## Assigned task
Transcribe the data in full and exactly, omitting any pictures.

## Provided data
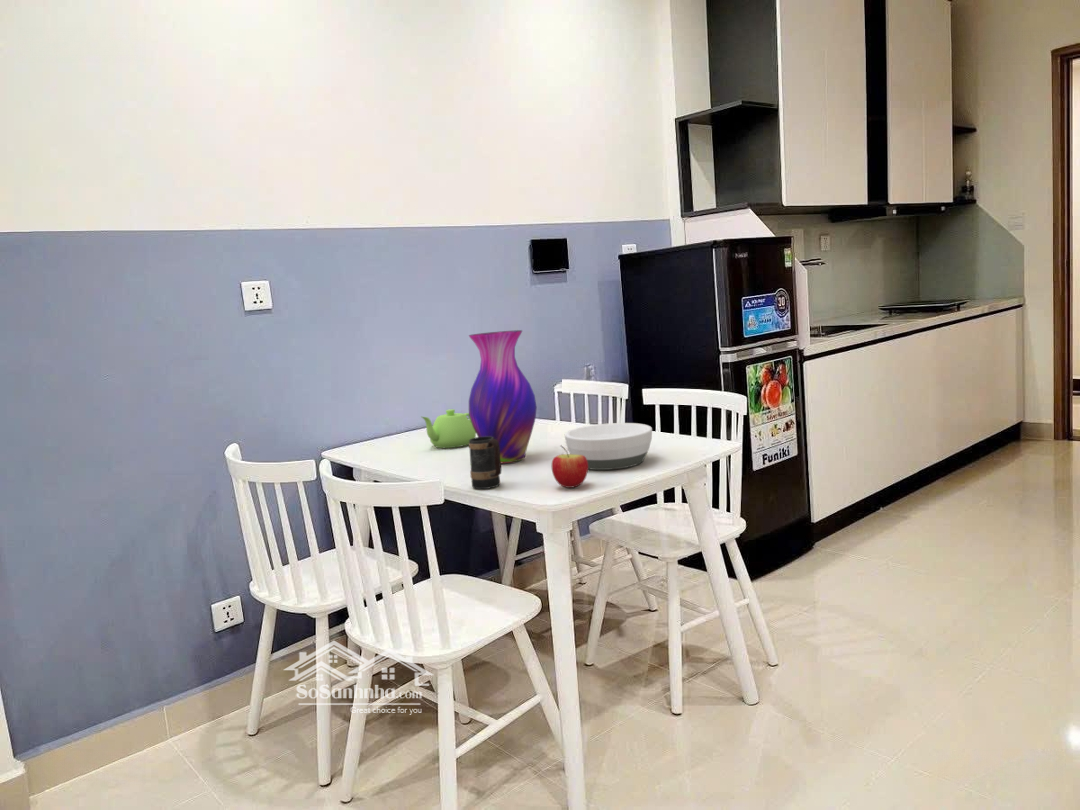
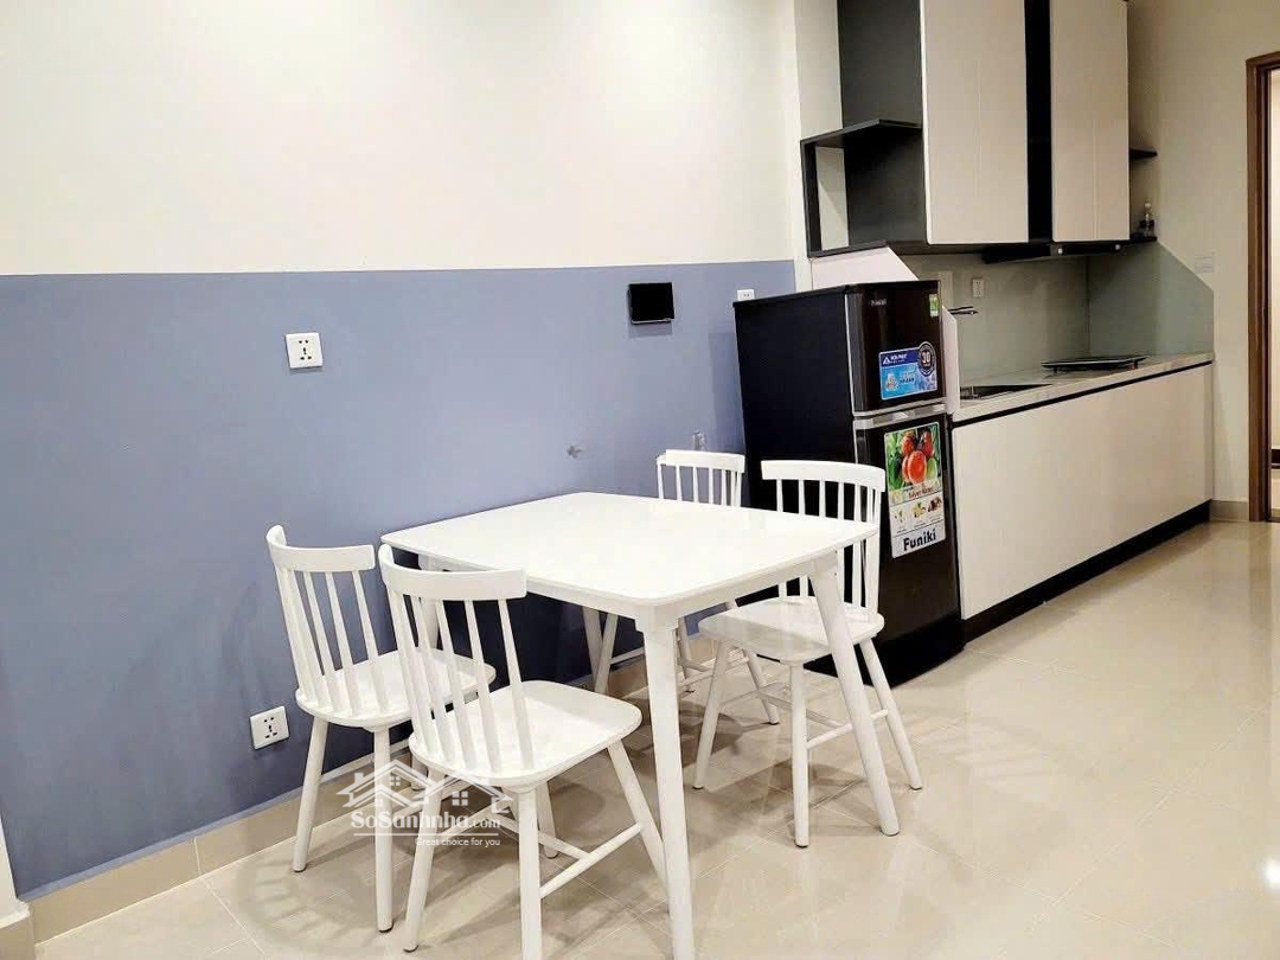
- vase [468,329,538,464]
- apple [551,444,589,489]
- bowl [564,422,653,471]
- teapot [421,408,477,449]
- mug [468,436,502,490]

## Task answer
- vase [468,329,538,464]
- apple [551,444,589,489]
- bowl [564,422,653,471]
- teapot [421,408,477,449]
- mug [468,436,502,490]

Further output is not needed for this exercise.